Each record should be given again exactly, and any picture in it left out.

## [Scene geometry reasoning data]
* * *

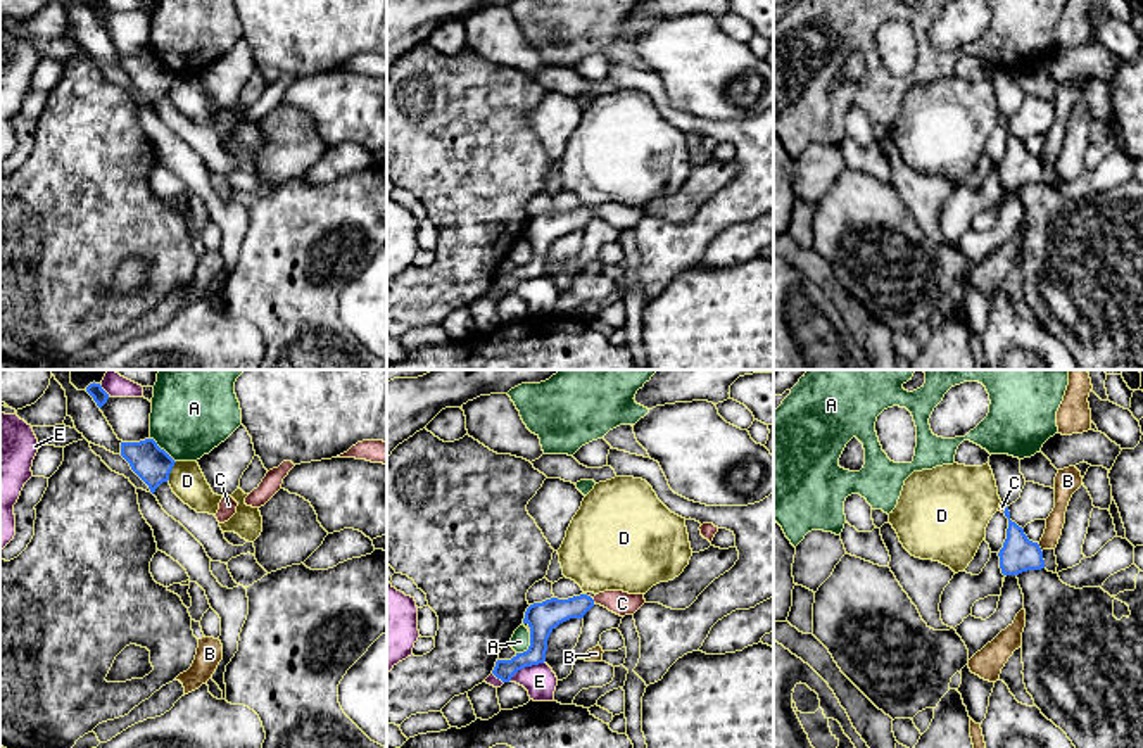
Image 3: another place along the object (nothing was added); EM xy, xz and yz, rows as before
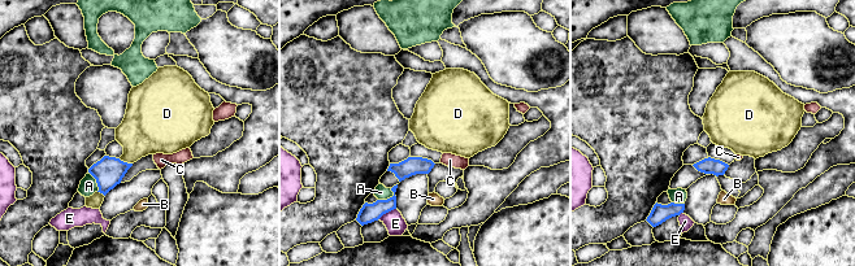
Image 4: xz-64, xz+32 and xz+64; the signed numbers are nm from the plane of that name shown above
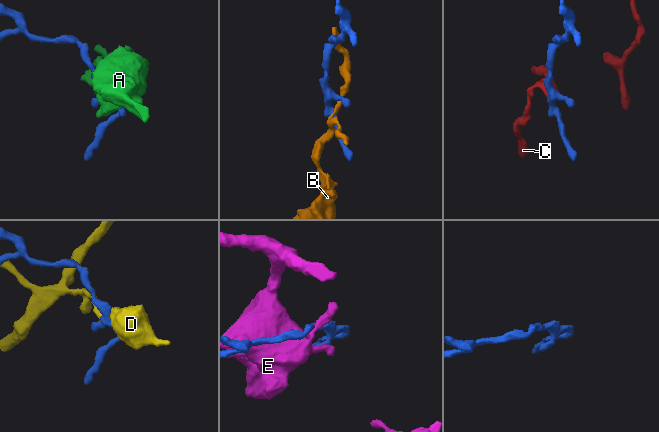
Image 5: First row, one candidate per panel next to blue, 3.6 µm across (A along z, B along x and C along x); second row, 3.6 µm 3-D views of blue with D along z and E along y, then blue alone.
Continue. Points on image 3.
A: Touches blue at xz (529, 646). Thickness 140 nm (blue) against 90 nm. Another cell
B: Touches blue at yz (1040, 548). Thickness 160 nm (blue) against 80 nm. Another cell
C: Touches blue at xz (593, 600). Thickness 140 nm (blue) against 110 nm. Same cell
D: Touches blue at xy (171, 469). Thickness 170 nm (blue) against 160 nm. Another cell
E: Touches blue at xz (525, 665). Thickness 140 nm (blue) against 150 nm. Another cell
Same cell: C

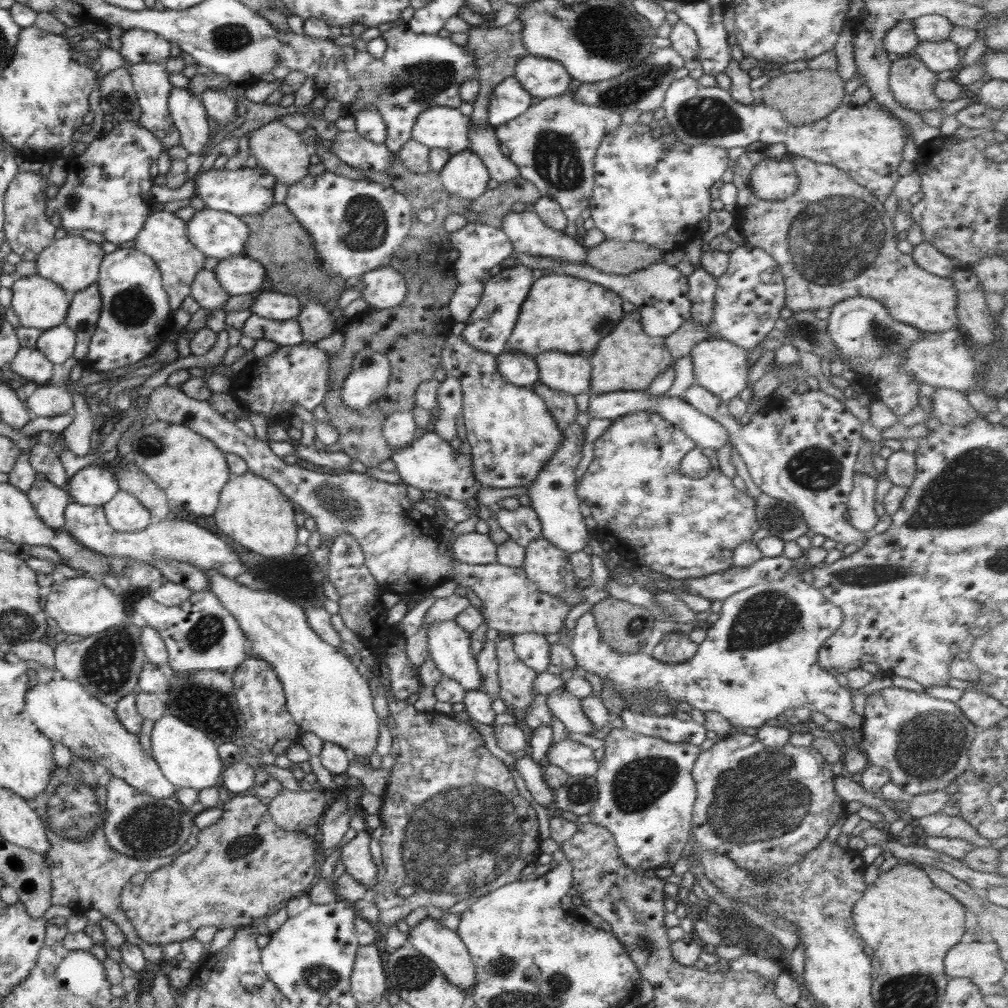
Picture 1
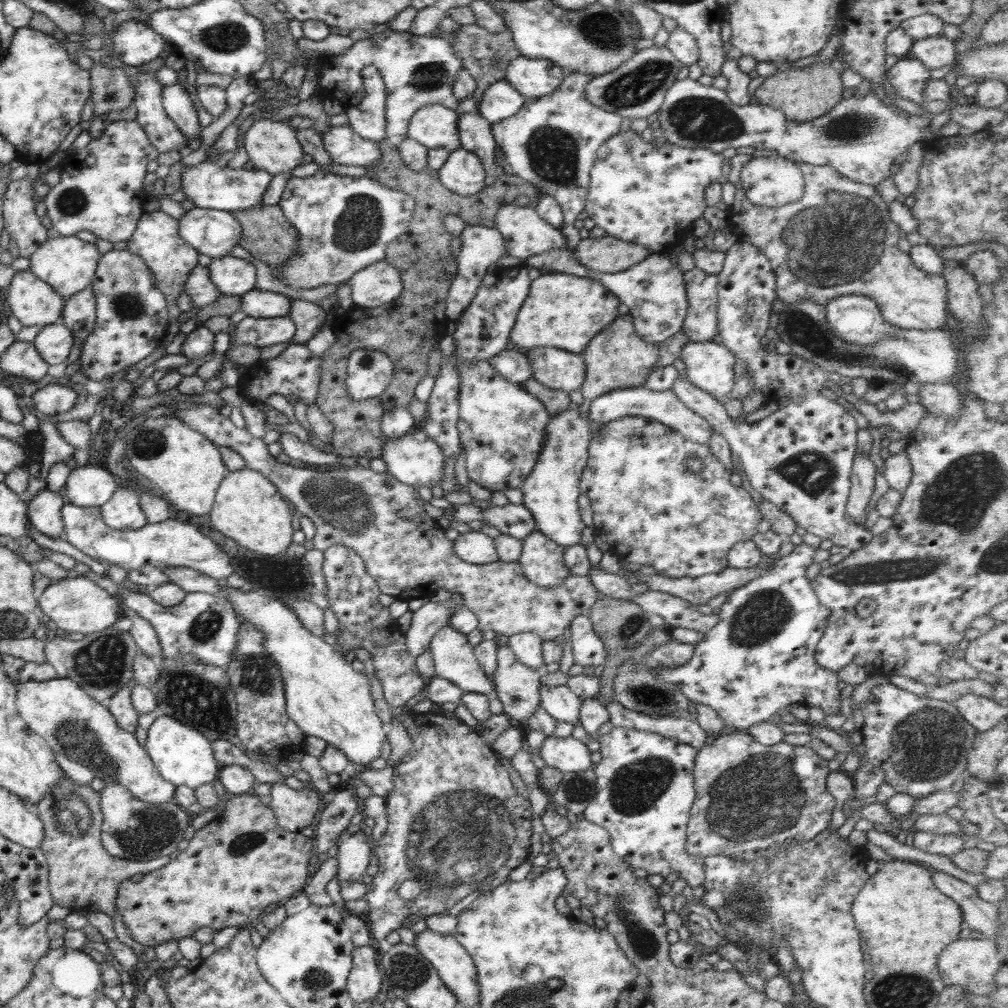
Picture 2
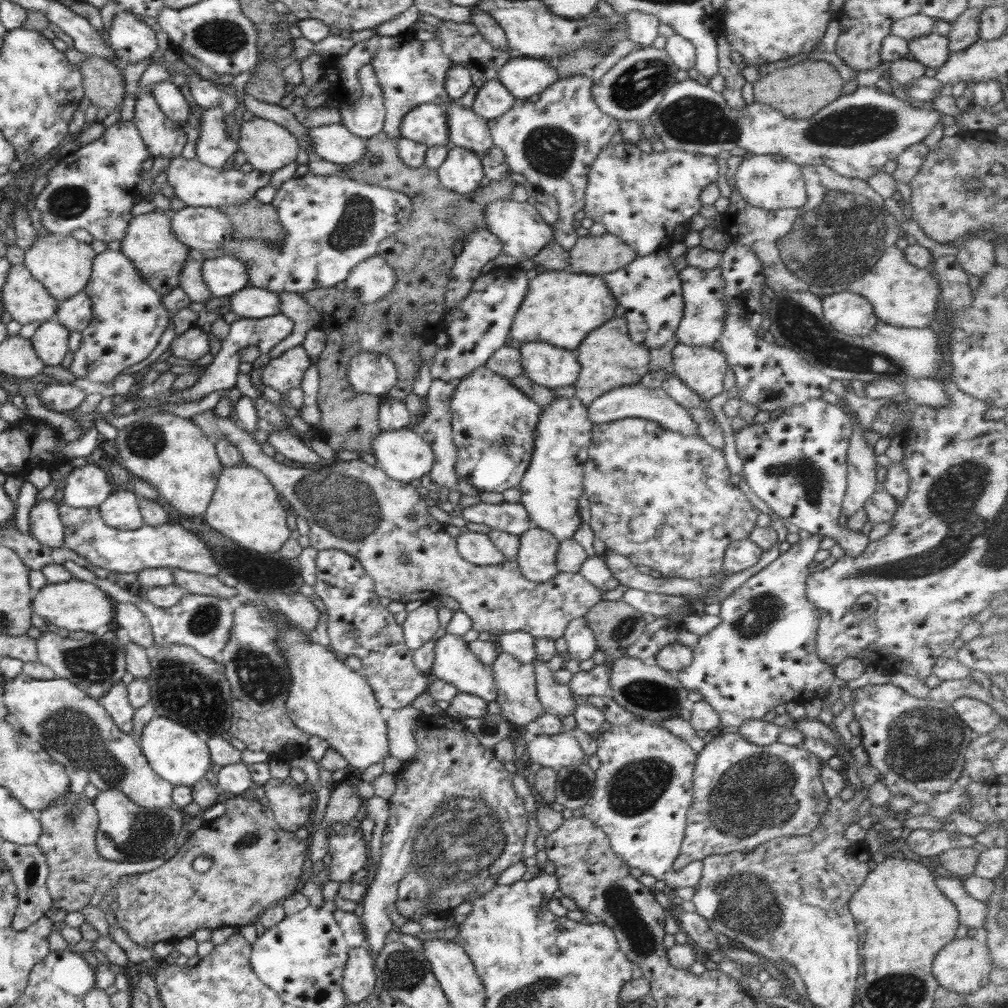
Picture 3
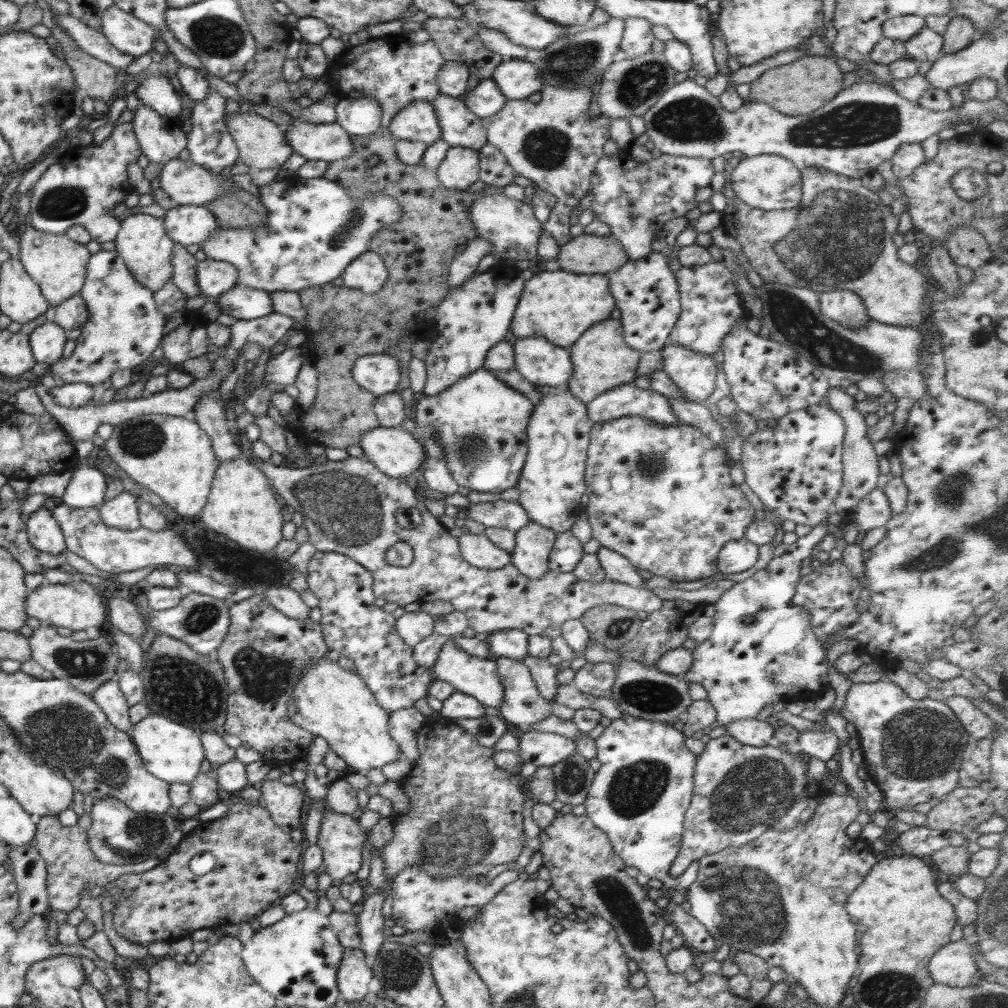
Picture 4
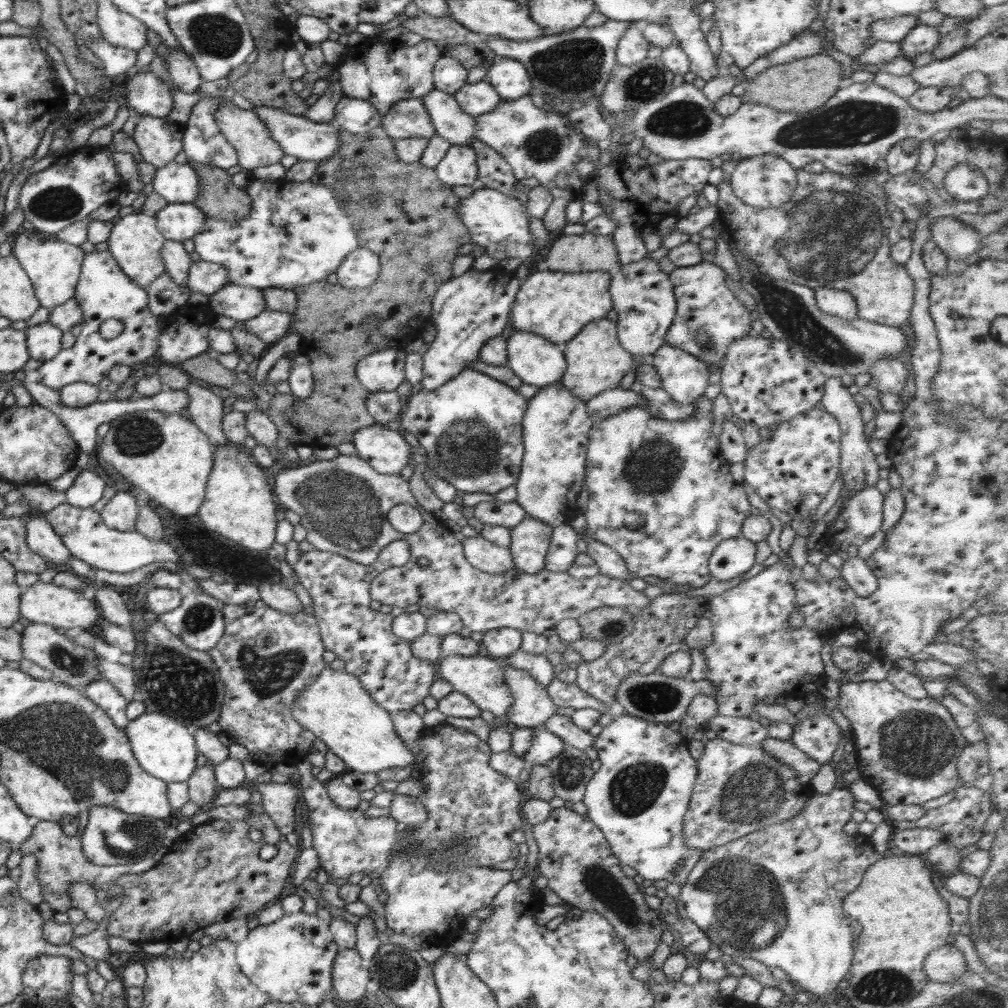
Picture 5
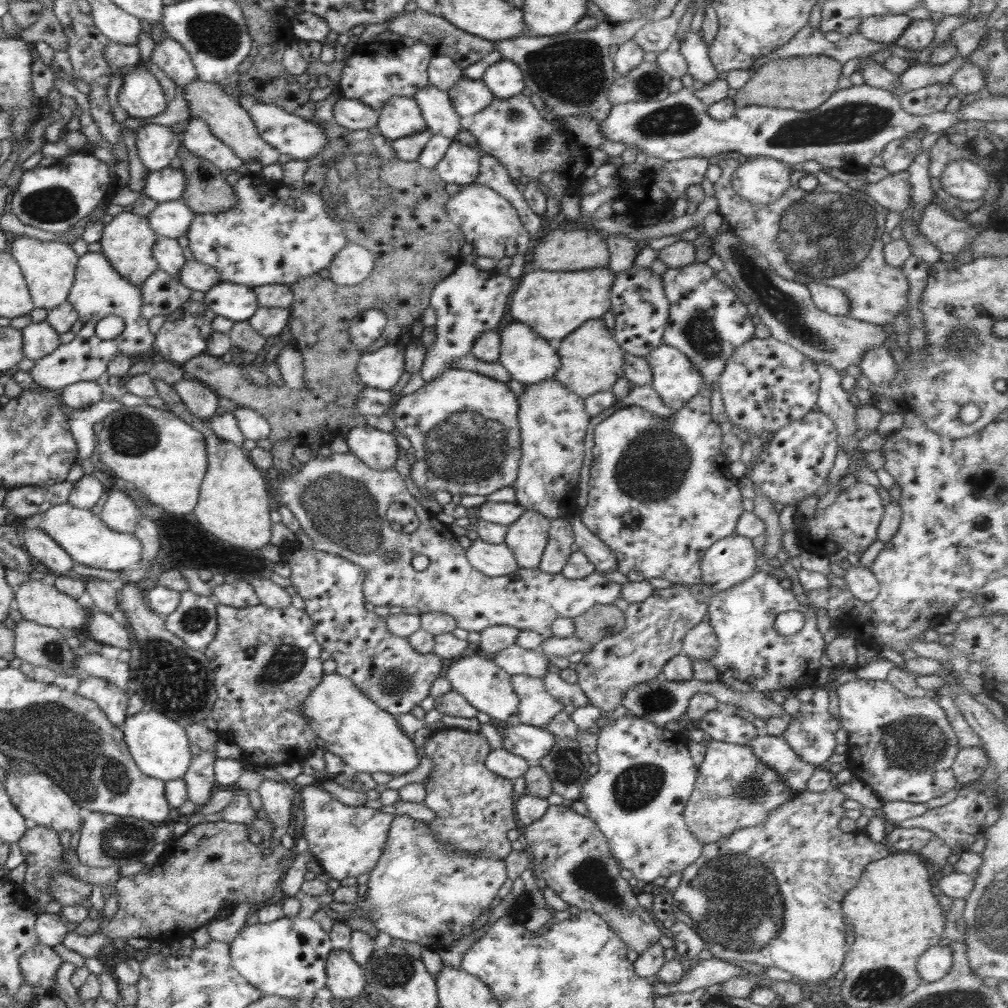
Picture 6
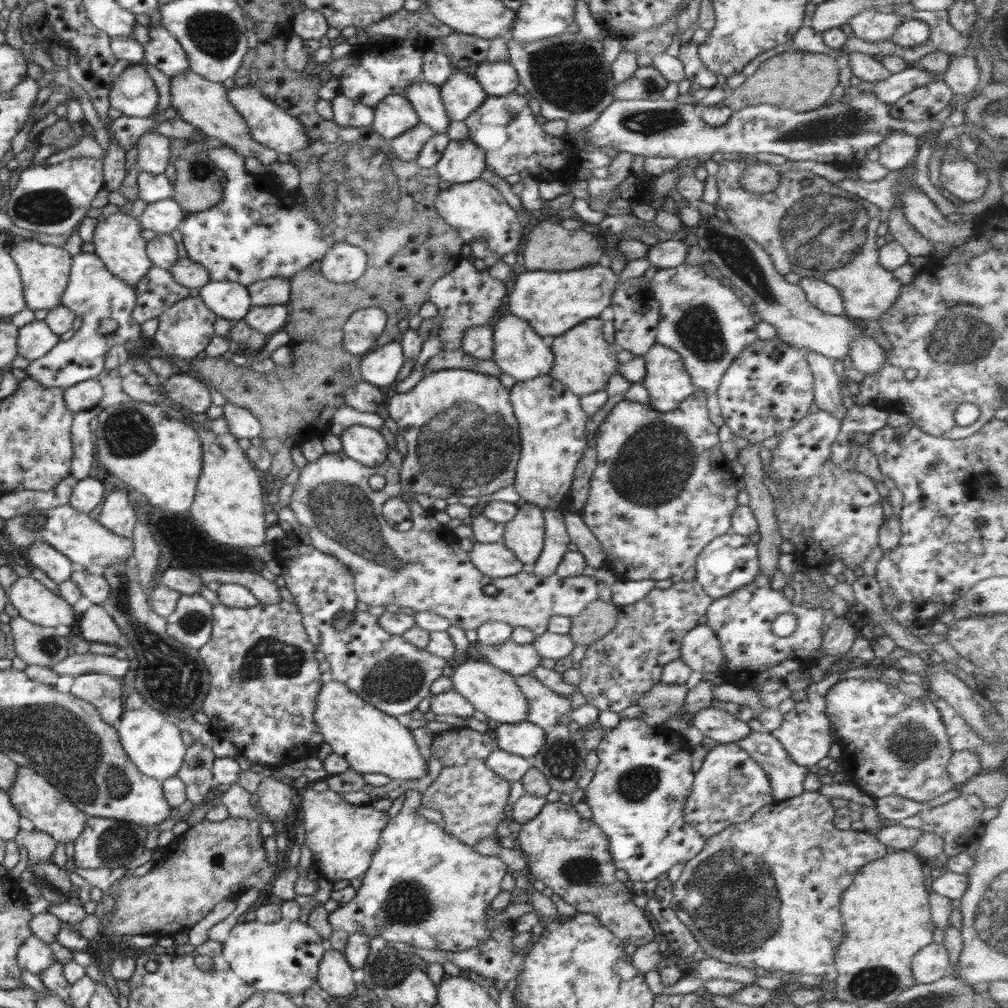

* * *

## [Answer to the exercise]
Image 3: another place along the object (nothing was added); EM xy, xz and yz, rows as before
Image 4: xz-64, xz+32 and xz+64; the signed numbers are nm from the plane of that name shown above
Image 5: First row, one candidate per panel next to blue, 3.6 µm across (A along z, B along x and C along x); second row, 3.6 µm 3-D views of blue with D along z and E along y, then blue alone.
Continue. Points on image 3.
A: Touches blue at xz (529, 646). Thickness 140 nm (blue) against 90 nm. Another cell
B: Touches blue at yz (1040, 548). Thickness 160 nm (blue) against 80 nm. Another cell
C: Touches blue at xz (593, 600). Thickness 140 nm (blue) against 110 nm. Same cell
D: Touches blue at xy (171, 469). Thickness 170 nm (blue) against 160 nm. Another cell
E: Touches blue at xz (525, 665). Thickness 140 nm (blue) against 150 nm. Another cell
Same cell: C

Picture 1
Picture 2
Picture 3
Picture 4
Picture 5
Picture 6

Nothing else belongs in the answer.